* [Texte choisi]:
____
Le débat pour l’adhésion à cette union bancaire est donc très vif en Suède, où les partisans et opposants s’affrontent par publications interposées. Ainsi, ceux qui souhaitent voir le pays rejoindre l’union bancaire mettent en avant la mondialisation des crises financières, mais aussi le fait que la Suède gagnerait en influence en adhérant au processus. Ils s’appuient sur le fait que la Suède, pays tributaire de ses exportations, n’est en bonne santé économique que lorsque les autres États membres se porte bien également. Ils arguent du fait que l’Union bancaire permet aux États membres de l’Union de partager leurs risques avec d’autres pays afin de créer un marché financier plus sûr pour les contribuables et les clients des banques, tant en Suède que dans le reste de l’Union : y adhérer permettrait d’influencer pleinement l’union bancaire et de bénéficier des effets positifs (5). Les opposants à cette adhésion pointent du doigt le risque pour les contribuables suédois de supporter le coût des faillites de banques créées par des décisions prises à l’étranger. Ils dénoncent aussi la complexité de la coopération européenne en cas de crise, entre la Commission européenne, les ministres des finances européens, la Banque centrale européenne et les autorités de surveillance nationales. De plus, ils craignent une pression pour délaisser la couronne suédoise de la part des autres pays européens en cas de crise (4). Ces parlementaires suédois partagent l’inquiétude de l’Allemagne et de l’Autriche, deux pays sceptiques quant au partage des risques entre différents États membres. Ils craignent que les résidents allemands et autrichiens soient obligés de garantir des dépôts dans d’autres pays.
____
* [Données à examiner]:
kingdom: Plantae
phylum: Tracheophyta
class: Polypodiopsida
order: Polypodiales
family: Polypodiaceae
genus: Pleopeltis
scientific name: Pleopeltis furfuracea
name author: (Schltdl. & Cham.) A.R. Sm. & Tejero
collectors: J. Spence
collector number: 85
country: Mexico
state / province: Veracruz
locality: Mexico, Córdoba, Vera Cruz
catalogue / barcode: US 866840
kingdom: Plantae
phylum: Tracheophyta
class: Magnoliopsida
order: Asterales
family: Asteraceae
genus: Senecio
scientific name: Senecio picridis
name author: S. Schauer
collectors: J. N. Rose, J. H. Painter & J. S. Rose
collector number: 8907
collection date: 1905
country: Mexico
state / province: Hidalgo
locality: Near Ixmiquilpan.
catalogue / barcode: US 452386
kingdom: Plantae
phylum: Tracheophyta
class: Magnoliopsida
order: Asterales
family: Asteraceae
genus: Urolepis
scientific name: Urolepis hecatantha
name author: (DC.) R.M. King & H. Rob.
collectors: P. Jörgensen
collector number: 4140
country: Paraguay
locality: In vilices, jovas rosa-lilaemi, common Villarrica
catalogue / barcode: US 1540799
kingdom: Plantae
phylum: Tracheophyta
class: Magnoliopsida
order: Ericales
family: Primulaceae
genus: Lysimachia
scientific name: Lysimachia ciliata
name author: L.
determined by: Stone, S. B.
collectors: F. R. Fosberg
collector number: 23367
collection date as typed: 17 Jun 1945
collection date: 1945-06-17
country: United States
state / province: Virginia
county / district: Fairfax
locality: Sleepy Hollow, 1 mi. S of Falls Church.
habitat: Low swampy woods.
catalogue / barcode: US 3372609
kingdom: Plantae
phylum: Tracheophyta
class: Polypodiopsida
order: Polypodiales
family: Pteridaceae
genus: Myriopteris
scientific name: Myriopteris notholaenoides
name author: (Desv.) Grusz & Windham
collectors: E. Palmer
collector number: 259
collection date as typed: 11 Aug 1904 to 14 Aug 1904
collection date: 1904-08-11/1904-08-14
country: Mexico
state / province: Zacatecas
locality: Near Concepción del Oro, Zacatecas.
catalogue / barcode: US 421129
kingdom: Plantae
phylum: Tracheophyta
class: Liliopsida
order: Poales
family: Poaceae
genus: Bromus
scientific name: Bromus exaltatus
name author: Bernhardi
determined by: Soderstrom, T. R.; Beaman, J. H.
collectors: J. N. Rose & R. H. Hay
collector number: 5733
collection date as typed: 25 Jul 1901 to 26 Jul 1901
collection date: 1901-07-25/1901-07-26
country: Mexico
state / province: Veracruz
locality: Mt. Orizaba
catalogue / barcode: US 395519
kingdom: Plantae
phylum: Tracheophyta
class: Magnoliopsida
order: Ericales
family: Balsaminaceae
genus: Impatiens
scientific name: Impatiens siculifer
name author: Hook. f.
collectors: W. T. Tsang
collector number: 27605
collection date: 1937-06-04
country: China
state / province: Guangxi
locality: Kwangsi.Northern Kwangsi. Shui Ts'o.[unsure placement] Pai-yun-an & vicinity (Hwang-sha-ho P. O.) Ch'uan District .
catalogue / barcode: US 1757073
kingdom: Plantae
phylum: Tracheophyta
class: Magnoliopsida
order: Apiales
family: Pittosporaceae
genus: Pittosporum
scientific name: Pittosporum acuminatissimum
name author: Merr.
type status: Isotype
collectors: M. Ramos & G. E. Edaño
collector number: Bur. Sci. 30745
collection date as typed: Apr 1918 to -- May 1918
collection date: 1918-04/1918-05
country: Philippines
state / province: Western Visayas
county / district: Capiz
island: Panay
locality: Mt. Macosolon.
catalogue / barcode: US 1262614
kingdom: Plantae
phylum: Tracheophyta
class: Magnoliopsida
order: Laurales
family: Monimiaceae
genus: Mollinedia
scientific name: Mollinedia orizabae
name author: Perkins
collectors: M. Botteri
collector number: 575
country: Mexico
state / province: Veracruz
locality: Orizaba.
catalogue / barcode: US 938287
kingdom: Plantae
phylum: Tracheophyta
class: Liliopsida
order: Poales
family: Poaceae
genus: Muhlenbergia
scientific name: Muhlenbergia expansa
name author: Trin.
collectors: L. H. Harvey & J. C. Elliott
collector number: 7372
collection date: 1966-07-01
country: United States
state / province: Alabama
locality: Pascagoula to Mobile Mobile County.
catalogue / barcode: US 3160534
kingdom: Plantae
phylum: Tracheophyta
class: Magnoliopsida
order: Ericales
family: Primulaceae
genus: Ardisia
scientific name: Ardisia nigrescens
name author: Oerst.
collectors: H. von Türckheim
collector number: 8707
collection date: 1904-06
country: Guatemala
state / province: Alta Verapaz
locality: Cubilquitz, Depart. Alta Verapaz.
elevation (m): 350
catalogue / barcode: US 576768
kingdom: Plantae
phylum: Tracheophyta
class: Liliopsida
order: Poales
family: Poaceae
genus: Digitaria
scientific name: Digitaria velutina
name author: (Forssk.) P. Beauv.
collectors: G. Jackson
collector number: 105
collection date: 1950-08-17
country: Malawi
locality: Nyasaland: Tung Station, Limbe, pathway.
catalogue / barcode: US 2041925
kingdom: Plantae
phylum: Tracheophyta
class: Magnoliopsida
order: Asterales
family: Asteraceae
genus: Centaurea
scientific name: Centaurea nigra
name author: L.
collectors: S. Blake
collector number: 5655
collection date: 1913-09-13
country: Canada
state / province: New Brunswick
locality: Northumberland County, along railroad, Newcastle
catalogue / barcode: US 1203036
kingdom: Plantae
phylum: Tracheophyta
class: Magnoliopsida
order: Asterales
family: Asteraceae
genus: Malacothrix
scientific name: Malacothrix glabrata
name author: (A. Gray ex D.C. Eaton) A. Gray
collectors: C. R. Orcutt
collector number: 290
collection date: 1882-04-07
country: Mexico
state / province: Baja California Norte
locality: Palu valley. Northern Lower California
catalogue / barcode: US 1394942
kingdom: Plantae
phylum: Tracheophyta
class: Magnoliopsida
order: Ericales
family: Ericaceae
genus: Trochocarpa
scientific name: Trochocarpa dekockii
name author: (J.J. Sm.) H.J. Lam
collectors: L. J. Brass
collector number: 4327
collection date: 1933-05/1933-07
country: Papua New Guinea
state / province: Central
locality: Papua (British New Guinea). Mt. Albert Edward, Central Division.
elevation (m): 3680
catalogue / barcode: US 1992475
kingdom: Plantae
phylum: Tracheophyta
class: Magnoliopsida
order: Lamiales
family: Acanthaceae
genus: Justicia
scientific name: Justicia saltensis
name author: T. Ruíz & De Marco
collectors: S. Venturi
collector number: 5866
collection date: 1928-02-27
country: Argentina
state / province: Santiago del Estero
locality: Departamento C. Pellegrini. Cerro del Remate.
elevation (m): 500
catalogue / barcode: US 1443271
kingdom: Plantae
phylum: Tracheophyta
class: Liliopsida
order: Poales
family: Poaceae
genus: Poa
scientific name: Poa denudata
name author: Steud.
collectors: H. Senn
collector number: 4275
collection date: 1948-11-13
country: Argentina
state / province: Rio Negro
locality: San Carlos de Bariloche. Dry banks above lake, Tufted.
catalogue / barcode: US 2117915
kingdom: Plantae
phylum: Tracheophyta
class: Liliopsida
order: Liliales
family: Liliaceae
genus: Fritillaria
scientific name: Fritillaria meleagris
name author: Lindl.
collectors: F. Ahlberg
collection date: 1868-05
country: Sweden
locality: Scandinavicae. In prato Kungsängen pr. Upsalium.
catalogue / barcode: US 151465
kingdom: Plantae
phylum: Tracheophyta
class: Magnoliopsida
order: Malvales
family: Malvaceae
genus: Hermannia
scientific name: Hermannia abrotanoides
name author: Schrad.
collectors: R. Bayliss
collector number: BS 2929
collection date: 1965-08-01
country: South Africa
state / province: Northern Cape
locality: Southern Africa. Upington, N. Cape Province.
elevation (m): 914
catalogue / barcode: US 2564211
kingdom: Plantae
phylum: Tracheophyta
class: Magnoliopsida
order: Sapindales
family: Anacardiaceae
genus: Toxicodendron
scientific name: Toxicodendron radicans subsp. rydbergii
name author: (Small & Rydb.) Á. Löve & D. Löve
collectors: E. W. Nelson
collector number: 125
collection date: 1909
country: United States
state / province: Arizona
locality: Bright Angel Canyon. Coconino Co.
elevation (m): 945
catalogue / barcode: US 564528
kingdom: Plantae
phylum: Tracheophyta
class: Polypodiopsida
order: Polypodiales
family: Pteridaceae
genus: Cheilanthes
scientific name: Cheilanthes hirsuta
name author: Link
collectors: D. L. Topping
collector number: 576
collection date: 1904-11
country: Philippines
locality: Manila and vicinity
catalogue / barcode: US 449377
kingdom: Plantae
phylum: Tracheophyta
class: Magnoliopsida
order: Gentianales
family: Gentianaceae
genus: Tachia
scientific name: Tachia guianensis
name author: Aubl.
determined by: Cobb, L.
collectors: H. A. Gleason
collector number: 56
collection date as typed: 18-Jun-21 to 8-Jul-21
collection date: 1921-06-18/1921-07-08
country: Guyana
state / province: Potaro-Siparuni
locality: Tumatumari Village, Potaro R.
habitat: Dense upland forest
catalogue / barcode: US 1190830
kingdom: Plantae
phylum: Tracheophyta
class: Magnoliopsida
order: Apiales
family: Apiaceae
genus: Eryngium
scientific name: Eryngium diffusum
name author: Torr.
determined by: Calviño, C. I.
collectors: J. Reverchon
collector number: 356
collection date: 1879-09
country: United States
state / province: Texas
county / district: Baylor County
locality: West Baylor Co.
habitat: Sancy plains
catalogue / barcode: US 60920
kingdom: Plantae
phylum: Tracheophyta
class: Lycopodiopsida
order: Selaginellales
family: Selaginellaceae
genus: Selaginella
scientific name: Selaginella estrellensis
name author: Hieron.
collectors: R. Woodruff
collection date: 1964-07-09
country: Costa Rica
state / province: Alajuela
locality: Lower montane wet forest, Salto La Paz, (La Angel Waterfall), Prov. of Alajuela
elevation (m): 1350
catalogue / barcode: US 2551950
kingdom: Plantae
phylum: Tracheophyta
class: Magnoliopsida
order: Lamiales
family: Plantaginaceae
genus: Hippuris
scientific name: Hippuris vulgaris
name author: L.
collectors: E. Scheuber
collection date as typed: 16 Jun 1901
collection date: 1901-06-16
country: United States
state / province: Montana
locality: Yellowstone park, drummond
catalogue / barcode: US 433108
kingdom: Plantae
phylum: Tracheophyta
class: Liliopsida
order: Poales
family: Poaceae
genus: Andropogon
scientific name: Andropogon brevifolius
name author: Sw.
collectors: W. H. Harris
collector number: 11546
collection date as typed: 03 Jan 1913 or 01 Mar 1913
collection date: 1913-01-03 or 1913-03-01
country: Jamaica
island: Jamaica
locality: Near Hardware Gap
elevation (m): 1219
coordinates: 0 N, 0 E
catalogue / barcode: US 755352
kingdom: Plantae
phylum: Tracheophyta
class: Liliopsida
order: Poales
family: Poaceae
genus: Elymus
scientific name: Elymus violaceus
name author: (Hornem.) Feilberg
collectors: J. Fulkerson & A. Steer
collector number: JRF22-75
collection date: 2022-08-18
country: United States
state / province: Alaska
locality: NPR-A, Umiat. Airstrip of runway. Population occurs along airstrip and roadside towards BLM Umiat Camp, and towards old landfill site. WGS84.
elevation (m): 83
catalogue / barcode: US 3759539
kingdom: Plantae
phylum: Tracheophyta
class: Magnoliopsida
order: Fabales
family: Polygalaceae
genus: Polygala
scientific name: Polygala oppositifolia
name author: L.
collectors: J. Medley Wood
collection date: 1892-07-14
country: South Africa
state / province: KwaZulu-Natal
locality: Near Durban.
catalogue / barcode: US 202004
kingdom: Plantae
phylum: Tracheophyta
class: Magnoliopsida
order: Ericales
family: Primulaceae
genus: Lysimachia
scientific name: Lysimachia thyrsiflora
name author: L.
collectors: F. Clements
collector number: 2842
____
* [Exercice A]: D'après l'extrait sur l'union bancaire, de quoi la Suède est-elle tributaire selon les partisans de l'adhésion ?
* [Exercice B]: Poursuivez l'extrait sur l'union bancaire après sa dernière phrase.
Les lignes n'ont aucun rapport avec l'extrait sur l'union bancaire.

* [Résultat A]: La Suède est tributaire de ses exportations.

* [Résultat B]:
Le débat prend d’autant plus d’ampleur que, dernièrement, Nordea, la plus grande banque des pays nordiques, a utilisé l’Union bancaire comme argument pour déplacer son siège de la Suède à la Finlande. Pourtant, si la banque a quitté le pays, c’est surtout à cause du projet gouvernemental de hausse des frais bancaires. Mais le directeur général de la banque, Casper von Koskull, a déclaré le 1er octobre dernier, au moment où il annonçait le déménagement du siège à Helsinki, que : « Cela signifie, pour nous, que nous sommes plus européens, et nous adhérons à l’union bancaire, dont la Finlande est membre. » Le président de Nordea, Björn Wahlroos, estime que la Finlande, membre de la zone euro et de l’Union bancaire, est une meilleure base d’implantation pour Nordea (1).

Sources :

  1. ACKETOFT Tina, Debatt : Bankunionen ger Sverige trygghet, EuropaPortalen, 8 novembre 2018.
  2. ANDERSSON Max, Debatt : EU:s bankunion – inget för Sverige, EuropaPortalen, 7 novembre 2018.
  3. BLOMQVIST Jonas, När Nordea blev finskt – landskampen där man vinner pengar och tvingas ta risker, Svenska Yle, 1er octobre 2018.
  4. EuropaPortalen, Bankunionen | Skydd mot framtida bankkriser, 31 octobre 2018.
  5. Sveriges Riksdag, Europeiskt insättningsgarantisystem och fullbordande av bankunionen, 23 décembre 2015.